With an official letter to the UN Secretary General Turkey denies Greece and Cyprus practically of their legal rights to the continental shelf of the Easter Mediterranean. In an exclusive report, Liberal.gr reveals Turkey’s response to the deposition of the Joint Communiqué of Trilateral Greece – Cyprus – Egypt to the UN.

This letter attempts to serve as a warning for Cairo as well, as Ankara does not conceal its concern, due to its hostile relations with the Egypt’s moderate muslim government, over the talks between Greece and Egypt on the delimitation of their continental shelf. There is also a dispute on Cyprus’s intense cooperation with Egypt and their cooperation for the construction of a pipeline from the Cyprus EEZ to the Egyptian coast for the transfer of natural gas to be liquedified to the latter’s installations there.

In his letter dated March 27, 2018, Turkey’s Permanent Representative to the United Nations, Ferrindun Sinirlioglu, disputes the reference to the existence of “common maritime borders” between the three countries and repeats the unilateral claim of his country over all the continental shelf west of Cyprus and up to Crete and Rhodes!

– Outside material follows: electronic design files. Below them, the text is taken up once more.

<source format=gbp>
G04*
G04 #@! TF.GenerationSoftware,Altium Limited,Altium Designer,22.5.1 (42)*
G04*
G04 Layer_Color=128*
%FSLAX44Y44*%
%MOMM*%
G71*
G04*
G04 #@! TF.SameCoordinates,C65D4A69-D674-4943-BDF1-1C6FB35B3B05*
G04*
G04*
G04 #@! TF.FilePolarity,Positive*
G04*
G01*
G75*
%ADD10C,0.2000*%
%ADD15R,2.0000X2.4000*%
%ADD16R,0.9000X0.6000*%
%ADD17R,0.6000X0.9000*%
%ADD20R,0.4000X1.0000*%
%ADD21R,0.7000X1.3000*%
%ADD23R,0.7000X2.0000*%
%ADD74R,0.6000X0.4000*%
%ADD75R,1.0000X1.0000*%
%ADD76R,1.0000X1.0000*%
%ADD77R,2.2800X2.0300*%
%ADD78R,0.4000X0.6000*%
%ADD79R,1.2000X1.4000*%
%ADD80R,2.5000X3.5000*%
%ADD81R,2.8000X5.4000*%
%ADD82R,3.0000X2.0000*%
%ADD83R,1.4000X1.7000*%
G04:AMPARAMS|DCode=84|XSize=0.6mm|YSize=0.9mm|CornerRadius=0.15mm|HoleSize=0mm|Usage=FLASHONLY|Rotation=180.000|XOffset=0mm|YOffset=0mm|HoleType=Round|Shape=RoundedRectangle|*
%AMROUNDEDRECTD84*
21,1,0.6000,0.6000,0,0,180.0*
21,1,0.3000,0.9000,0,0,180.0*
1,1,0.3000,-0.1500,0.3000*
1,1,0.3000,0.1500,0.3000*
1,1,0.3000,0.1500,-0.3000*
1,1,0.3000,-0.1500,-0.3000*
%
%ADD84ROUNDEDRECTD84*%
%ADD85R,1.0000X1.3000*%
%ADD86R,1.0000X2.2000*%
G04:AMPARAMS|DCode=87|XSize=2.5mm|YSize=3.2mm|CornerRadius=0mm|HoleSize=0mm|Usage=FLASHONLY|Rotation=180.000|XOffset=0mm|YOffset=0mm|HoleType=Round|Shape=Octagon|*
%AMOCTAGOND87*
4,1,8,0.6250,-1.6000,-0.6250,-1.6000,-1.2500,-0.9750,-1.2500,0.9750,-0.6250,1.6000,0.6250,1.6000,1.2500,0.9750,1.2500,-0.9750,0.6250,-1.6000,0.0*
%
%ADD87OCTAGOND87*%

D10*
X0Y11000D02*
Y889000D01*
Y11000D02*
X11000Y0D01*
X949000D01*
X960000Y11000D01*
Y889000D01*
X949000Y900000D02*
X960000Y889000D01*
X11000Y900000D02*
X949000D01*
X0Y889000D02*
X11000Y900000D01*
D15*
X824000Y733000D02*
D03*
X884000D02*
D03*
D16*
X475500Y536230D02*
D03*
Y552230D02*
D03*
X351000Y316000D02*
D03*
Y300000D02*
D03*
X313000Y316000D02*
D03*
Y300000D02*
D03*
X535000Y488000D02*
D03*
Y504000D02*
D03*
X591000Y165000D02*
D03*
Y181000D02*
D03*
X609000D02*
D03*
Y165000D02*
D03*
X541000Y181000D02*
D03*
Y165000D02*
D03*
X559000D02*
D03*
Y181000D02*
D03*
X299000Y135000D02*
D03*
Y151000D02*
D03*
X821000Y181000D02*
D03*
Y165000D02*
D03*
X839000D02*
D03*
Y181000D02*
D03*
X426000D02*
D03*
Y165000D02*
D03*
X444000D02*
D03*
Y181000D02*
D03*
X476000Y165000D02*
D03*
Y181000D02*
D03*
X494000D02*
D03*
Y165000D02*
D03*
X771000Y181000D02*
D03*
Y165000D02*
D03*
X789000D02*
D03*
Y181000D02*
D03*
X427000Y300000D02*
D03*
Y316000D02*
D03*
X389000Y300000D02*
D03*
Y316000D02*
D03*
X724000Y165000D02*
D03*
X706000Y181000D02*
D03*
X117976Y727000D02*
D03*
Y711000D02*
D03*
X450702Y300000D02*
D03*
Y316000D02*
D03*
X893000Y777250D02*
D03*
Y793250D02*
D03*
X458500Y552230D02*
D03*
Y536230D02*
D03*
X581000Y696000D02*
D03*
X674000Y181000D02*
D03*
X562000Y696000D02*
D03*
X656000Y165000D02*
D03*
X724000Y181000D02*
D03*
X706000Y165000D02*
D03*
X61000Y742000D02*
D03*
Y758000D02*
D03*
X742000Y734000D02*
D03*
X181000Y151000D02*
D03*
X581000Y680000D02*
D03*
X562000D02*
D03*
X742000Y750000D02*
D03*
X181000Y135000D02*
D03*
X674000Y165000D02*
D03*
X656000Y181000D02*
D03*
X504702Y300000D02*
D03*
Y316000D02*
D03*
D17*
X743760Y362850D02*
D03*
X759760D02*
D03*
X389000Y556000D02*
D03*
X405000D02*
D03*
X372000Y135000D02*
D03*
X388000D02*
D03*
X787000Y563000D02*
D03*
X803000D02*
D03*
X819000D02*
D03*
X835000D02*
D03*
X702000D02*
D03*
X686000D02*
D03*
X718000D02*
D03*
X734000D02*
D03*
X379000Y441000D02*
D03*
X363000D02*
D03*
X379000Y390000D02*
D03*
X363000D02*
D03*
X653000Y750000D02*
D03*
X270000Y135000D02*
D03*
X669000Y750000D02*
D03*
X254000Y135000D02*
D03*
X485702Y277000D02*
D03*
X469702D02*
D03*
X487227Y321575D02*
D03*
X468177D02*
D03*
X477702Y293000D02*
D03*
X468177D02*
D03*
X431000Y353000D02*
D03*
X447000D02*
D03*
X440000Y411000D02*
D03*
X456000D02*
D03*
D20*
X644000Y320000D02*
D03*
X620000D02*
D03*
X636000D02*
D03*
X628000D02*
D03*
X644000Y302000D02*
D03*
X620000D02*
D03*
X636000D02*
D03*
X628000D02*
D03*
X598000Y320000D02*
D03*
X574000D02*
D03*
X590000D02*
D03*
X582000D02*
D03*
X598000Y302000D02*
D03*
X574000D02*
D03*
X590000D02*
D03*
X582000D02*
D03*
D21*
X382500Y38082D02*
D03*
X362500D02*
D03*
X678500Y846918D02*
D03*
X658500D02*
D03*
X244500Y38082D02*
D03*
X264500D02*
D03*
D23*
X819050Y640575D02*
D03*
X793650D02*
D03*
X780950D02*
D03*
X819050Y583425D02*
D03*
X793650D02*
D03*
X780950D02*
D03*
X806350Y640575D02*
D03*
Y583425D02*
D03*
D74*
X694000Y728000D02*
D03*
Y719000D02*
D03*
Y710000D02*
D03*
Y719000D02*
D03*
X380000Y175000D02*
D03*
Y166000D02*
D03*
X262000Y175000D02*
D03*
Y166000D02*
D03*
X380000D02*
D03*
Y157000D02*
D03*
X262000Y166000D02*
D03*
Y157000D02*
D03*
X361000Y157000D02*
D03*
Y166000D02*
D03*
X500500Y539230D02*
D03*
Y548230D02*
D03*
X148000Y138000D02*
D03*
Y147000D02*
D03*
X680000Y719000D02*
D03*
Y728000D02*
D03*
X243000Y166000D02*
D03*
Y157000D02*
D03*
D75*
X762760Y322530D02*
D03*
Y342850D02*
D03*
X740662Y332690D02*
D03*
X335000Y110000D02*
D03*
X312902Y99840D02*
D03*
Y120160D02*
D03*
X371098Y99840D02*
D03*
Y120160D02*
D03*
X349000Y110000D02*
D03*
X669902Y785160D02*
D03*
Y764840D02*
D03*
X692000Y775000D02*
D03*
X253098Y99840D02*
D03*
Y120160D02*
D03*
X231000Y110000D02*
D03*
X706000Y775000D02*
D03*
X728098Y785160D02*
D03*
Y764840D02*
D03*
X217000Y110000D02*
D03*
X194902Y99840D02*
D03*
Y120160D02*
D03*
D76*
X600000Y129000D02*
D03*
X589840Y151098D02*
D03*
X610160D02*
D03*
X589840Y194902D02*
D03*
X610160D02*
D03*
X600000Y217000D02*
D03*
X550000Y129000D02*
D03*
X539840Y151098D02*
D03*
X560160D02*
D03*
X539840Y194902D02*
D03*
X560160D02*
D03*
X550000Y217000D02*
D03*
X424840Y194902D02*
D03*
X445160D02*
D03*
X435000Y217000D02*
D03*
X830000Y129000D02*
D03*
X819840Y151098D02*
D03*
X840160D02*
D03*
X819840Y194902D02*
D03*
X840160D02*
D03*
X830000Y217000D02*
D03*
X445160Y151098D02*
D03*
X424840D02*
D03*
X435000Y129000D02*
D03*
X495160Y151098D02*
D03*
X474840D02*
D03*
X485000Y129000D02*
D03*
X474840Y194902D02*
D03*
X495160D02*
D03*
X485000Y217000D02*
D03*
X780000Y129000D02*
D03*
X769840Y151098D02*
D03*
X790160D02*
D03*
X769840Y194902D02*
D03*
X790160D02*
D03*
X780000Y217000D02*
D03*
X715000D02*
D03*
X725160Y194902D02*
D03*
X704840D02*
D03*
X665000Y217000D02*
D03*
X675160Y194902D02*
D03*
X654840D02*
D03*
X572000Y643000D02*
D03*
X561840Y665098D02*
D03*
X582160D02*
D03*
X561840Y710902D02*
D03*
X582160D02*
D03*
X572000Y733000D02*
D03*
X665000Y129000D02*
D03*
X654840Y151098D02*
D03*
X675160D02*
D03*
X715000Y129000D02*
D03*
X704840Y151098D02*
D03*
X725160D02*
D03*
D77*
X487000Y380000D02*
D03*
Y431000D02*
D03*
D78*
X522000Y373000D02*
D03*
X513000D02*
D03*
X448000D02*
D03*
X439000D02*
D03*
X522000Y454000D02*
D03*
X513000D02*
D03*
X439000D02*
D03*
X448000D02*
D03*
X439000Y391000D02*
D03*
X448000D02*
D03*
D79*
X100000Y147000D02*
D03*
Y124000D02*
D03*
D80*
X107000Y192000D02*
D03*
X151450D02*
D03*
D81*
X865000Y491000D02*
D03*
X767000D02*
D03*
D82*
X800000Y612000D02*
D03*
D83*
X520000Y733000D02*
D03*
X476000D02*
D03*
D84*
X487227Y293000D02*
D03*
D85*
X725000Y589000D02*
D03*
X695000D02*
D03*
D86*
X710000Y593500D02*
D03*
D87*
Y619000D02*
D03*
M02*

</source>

The verbal statements, to which Turkey refers, describe the unilateral and arbitrary Turkish “delimitation” of the continental shelf in the Eastern Mediterranean, which Ankara believes should be made at the base of the equidistant line between the Turkish and Egyptian coasts, “wiping out” Greece and Cypriot from the area. There are references to the illegal granting of the right to the Turkish company TRAO to conduct research for hydrocarbons, in areas which overlaps the continental shelf of Rhodes and Kastelorizo.

On 13 February, the Permanent Representatives of Greece, Cyprus and Egypt, Maria Theophilis, Cornelius Korneliou and Mohamed Omar Gand (A/72/760), filed with the UN the text of the Joint Declaration of the Tripartite Summit Tsipra-Sisi-Anastasiadis which took place on 21 November 2017 in Nicosia.

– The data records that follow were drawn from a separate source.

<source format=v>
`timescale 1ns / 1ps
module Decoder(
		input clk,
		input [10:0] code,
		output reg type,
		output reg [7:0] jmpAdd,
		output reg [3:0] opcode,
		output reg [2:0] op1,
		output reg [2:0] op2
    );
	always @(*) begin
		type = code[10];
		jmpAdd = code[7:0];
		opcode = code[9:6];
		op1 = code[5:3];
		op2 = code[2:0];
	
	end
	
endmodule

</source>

In the Declaration there was a paragraph dedicated to the three countries’ respect for the rules of the Convention on the Law of the Sea and, among other things, there was a clear reference to their “commitment to promote without delay the talks on demarcation of the common maritime borders” and at the same time inviting Turkey to stop illegal activities in the maritime areas of Cyprus and to avoid similar actions in the future.